RECORDS below:

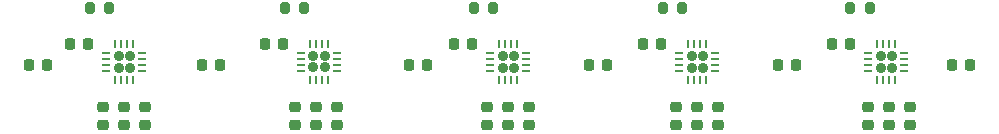
<source format=gbr>
%TF.GenerationSoftware,KiCad,Pcbnew,8.0.1*%
%TF.CreationDate,2024-05-04T10:24:18+02:00*%
%TF.ProjectId,Marconi_2955_Step_Attenuator,4d617263-6f6e-4695-9f32-3935355f5374,rev?*%
%TF.SameCoordinates,Original*%
%TF.FileFunction,Paste,Top*%
%TF.FilePolarity,Positive*%
%FSLAX46Y46*%
G04 Gerber Fmt 4.6, Leading zero omitted, Abs format (unit mm)*
G04 Created by KiCad (PCBNEW 8.0.1) date 2024-05-04 10:24:18*
%MOMM*%
%LPD*%
G01*
G04 APERTURE LIST*
G04 Aperture macros list*
%AMRoundRect*
0 Rectangle with rounded corners*
0 $1 Rounding radius*
0 $2 $3 $4 $5 $6 $7 $8 $9 X,Y pos of 4 corners*
0 Add a 4 corners polygon primitive as box body*
4,1,4,$2,$3,$4,$5,$6,$7,$8,$9,$2,$3,0*
0 Add four circle primitives for the rounded corners*
1,1,$1+$1,$2,$3*
1,1,$1+$1,$4,$5*
1,1,$1+$1,$6,$7*
1,1,$1+$1,$8,$9*
0 Add four rect primitives between the rounded corners*
20,1,$1+$1,$2,$3,$4,$5,0*
20,1,$1+$1,$4,$5,$6,$7,0*
20,1,$1+$1,$6,$7,$8,$9,0*
20,1,$1+$1,$8,$9,$2,$3,0*%
G04 Aperture macros list end*
%ADD10RoundRect,0.200000X-0.200000X-0.275000X0.200000X-0.275000X0.200000X0.275000X-0.200000X0.275000X0*%
%ADD11RoundRect,0.225000X0.225000X0.250000X-0.225000X0.250000X-0.225000X-0.250000X0.225000X-0.250000X0*%
%ADD12RoundRect,0.225000X-0.250000X0.225000X-0.250000X-0.225000X0.250000X-0.225000X0.250000X0.225000X0*%
%ADD13RoundRect,0.192500X-0.192500X-0.192500X0.192500X-0.192500X0.192500X0.192500X-0.192500X0.192500X0*%
%ADD14RoundRect,0.062500X-0.275000X-0.062500X0.275000X-0.062500X0.275000X0.062500X-0.275000X0.062500X0*%
%ADD15RoundRect,0.062500X-0.062500X-0.275000X0.062500X-0.275000X0.062500X0.275000X-0.062500X0.275000X0*%
%ADD16RoundRect,0.225000X-0.225000X-0.250000X0.225000X-0.250000X0.225000X0.250000X-0.225000X0.250000X0*%
G04 APERTURE END LIST*
D10*
%TO.C,R3*%
X154316000Y-36576000D03*
X155966000Y-36576000D03*
%TD*%
%TO.C,R5*%
X186192000Y-36576000D03*
X187842000Y-36576000D03*
%TD*%
D11*
%TO.C,C23*%
X138186000Y-39624000D03*
X136636000Y-39624000D03*
%TD*%
D12*
%TO.C,C12*%
X142758000Y-44945000D03*
X142758000Y-46495000D03*
%TD*%
%TO.C,C15*%
X159014000Y-44945000D03*
X159014000Y-46495000D03*
%TD*%
D13*
%TO.C,U2*%
X140747000Y-40640000D03*
X140747000Y-41590000D03*
X141697000Y-40640000D03*
X141697000Y-41590000D03*
D14*
X139709500Y-40365000D03*
X139709500Y-40865000D03*
X139709500Y-41365000D03*
X139709500Y-41865000D03*
D15*
X140472000Y-42627500D03*
X140972000Y-42627500D03*
X141472000Y-42627500D03*
X141972000Y-42627500D03*
D14*
X142734500Y-41865000D03*
X142734500Y-41365000D03*
X142734500Y-40865000D03*
X142734500Y-40365000D03*
D15*
X141972000Y-39602500D03*
X141472000Y-39602500D03*
X140972000Y-39602500D03*
X140472000Y-39602500D03*
%TD*%
D12*
%TO.C,C21*%
X191272000Y-44958000D03*
X191272000Y-46508000D03*
%TD*%
%TO.C,C14*%
X157236000Y-44945000D03*
X157236000Y-46495000D03*
%TD*%
D10*
%TO.C,R1*%
X121804000Y-36576000D03*
X123454000Y-36576000D03*
%TD*%
D11*
%TO.C,C24*%
X154188000Y-39624000D03*
X152638000Y-39624000D03*
%TD*%
D16*
%TO.C,C4*%
X164068000Y-41402000D03*
X165618000Y-41402000D03*
%TD*%
%TO.C,C2*%
X131315000Y-41402000D03*
X132865000Y-41402000D03*
%TD*%
D12*
%TO.C,C19*%
X187716000Y-44945000D03*
X187716000Y-46495000D03*
%TD*%
%TO.C,C11*%
X140980000Y-44958000D03*
X140980000Y-46508000D03*
%TD*%
D16*
%TO.C,C3*%
X148828000Y-41402000D03*
X150378000Y-41402000D03*
%TD*%
%TO.C,C5*%
X180070000Y-41402000D03*
X181620000Y-41402000D03*
%TD*%
D12*
%TO.C,C20*%
X189494000Y-44958000D03*
X189494000Y-46508000D03*
%TD*%
D13*
%TO.C,U4*%
X172775000Y-40661500D03*
X172775000Y-41611500D03*
X173725000Y-40661500D03*
X173725000Y-41611500D03*
D14*
X171737500Y-40386500D03*
X171737500Y-40886500D03*
X171737500Y-41386500D03*
X171737500Y-41886500D03*
D15*
X172500000Y-42649000D03*
X173000000Y-42649000D03*
X173500000Y-42649000D03*
X174000000Y-42649000D03*
D14*
X174762500Y-41886500D03*
X174762500Y-41386500D03*
X174762500Y-40886500D03*
X174762500Y-40386500D03*
D15*
X174000000Y-39624000D03*
X173500000Y-39624000D03*
X173000000Y-39624000D03*
X172500000Y-39624000D03*
%TD*%
D13*
%TO.C,U3*%
X156757000Y-40661500D03*
X156757000Y-41611500D03*
X157707000Y-40661500D03*
X157707000Y-41611500D03*
D14*
X155719500Y-40386500D03*
X155719500Y-40886500D03*
X155719500Y-41386500D03*
X155719500Y-41886500D03*
D15*
X156482000Y-42649000D03*
X156982000Y-42649000D03*
X157482000Y-42649000D03*
X157982000Y-42649000D03*
D14*
X158744500Y-41886500D03*
X158744500Y-41386500D03*
X158744500Y-40886500D03*
X158744500Y-40386500D03*
D15*
X157982000Y-39624000D03*
X157482000Y-39624000D03*
X156982000Y-39624000D03*
X156482000Y-39624000D03*
%TD*%
D10*
%TO.C,R2*%
X138314000Y-36576000D03*
X139964000Y-36576000D03*
%TD*%
D12*
%TO.C,C9*%
X126502000Y-44958000D03*
X126502000Y-46508000D03*
%TD*%
D11*
%TO.C,C25*%
X170203000Y-39624000D03*
X168653000Y-39624000D03*
%TD*%
D12*
%TO.C,C17*%
X173238000Y-44958000D03*
X173238000Y-46508000D03*
%TD*%
%TO.C,C8*%
X124724000Y-44958000D03*
X124724000Y-46508000D03*
%TD*%
%TO.C,C7*%
X122946000Y-44958000D03*
X122946000Y-46508000D03*
%TD*%
D13*
%TO.C,U1*%
X124260500Y-40661500D03*
X124260500Y-41611500D03*
X125210500Y-40661500D03*
X125210500Y-41611500D03*
D14*
X123223000Y-40386500D03*
X123223000Y-40886500D03*
X123223000Y-41386500D03*
X123223000Y-41886500D03*
D15*
X123985500Y-42649000D03*
X124485500Y-42649000D03*
X124985500Y-42649000D03*
X125485500Y-42649000D03*
D14*
X126248000Y-41886500D03*
X126248000Y-41386500D03*
X126248000Y-40886500D03*
X126248000Y-40386500D03*
D15*
X125485500Y-39624000D03*
X124985500Y-39624000D03*
X124485500Y-39624000D03*
X123985500Y-39624000D03*
%TD*%
D12*
%TO.C,C13*%
X155458000Y-44945000D03*
X155458000Y-46495000D03*
%TD*%
D16*
%TO.C,C1*%
X116674000Y-41402000D03*
X118224000Y-41402000D03*
%TD*%
D12*
%TO.C,C18*%
X175016000Y-44945000D03*
X175016000Y-46495000D03*
%TD*%
D13*
%TO.C,U5*%
X188777000Y-40661500D03*
X188777000Y-41611500D03*
X189727000Y-40661500D03*
X189727000Y-41611500D03*
D14*
X187739500Y-40386500D03*
X187739500Y-40886500D03*
X187739500Y-41386500D03*
X187739500Y-41886500D03*
D15*
X188502000Y-42649000D03*
X189002000Y-42649000D03*
X189502000Y-42649000D03*
X190002000Y-42649000D03*
D14*
X190764500Y-41886500D03*
X190764500Y-41386500D03*
X190764500Y-40886500D03*
X190764500Y-40386500D03*
D15*
X190002000Y-39624000D03*
X189502000Y-39624000D03*
X189002000Y-39624000D03*
X188502000Y-39624000D03*
%TD*%
D11*
%TO.C,C26*%
X186205000Y-39624000D03*
X184655000Y-39624000D03*
%TD*%
D12*
%TO.C,C10*%
X139202000Y-44958000D03*
X139202000Y-46508000D03*
%TD*%
D11*
%TO.C,C22*%
X121676000Y-39624000D03*
X120126000Y-39624000D03*
%TD*%
D12*
%TO.C,C16*%
X171460000Y-44945000D03*
X171460000Y-46495000D03*
%TD*%
D16*
%TO.C,C6*%
X194802000Y-41402000D03*
X196352000Y-41402000D03*
%TD*%
D10*
%TO.C,R4*%
X170318000Y-36576000D03*
X171968000Y-36576000D03*
%TD*%
M02*

</source>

End of RECORDS.

REQUIRED ACTION:
Exactly the lines from the top of the listing through the line holding "1,1,$1+$1,$8,$9*" should be repeated, with pictures left out.

RESPONSE:
<source format=gbr>
%TF.GenerationSoftware,KiCad,Pcbnew,8.0.1*%
%TF.CreationDate,2024-05-04T10:24:18+02:00*%
%TF.ProjectId,Marconi_2955_Step_Attenuator,4d617263-6f6e-4695-9f32-3935355f5374,rev?*%
%TF.SameCoordinates,Original*%
%TF.FileFunction,Paste,Top*%
%TF.FilePolarity,Positive*%
%FSLAX46Y46*%
G04 Gerber Fmt 4.6, Leading zero omitted, Abs format (unit mm)*
G04 Created by KiCad (PCBNEW 8.0.1) date 2024-05-04 10:24:18*
%MOMM*%
%LPD*%
G01*
G04 APERTURE LIST*
G04 Aperture macros list*
%AMRoundRect*
0 Rectangle with rounded corners*
0 $1 Rounding radius*
0 $2 $3 $4 $5 $6 $7 $8 $9 X,Y pos of 4 corners*
0 Add a 4 corners polygon primitive as box body*
4,1,4,$2,$3,$4,$5,$6,$7,$8,$9,$2,$3,0*
0 Add four circle primitives for the rounded corners*
1,1,$1+$1,$2,$3*
1,1,$1+$1,$4,$5*
1,1,$1+$1,$6,$7*
1,1,$1+$1,$8,$9*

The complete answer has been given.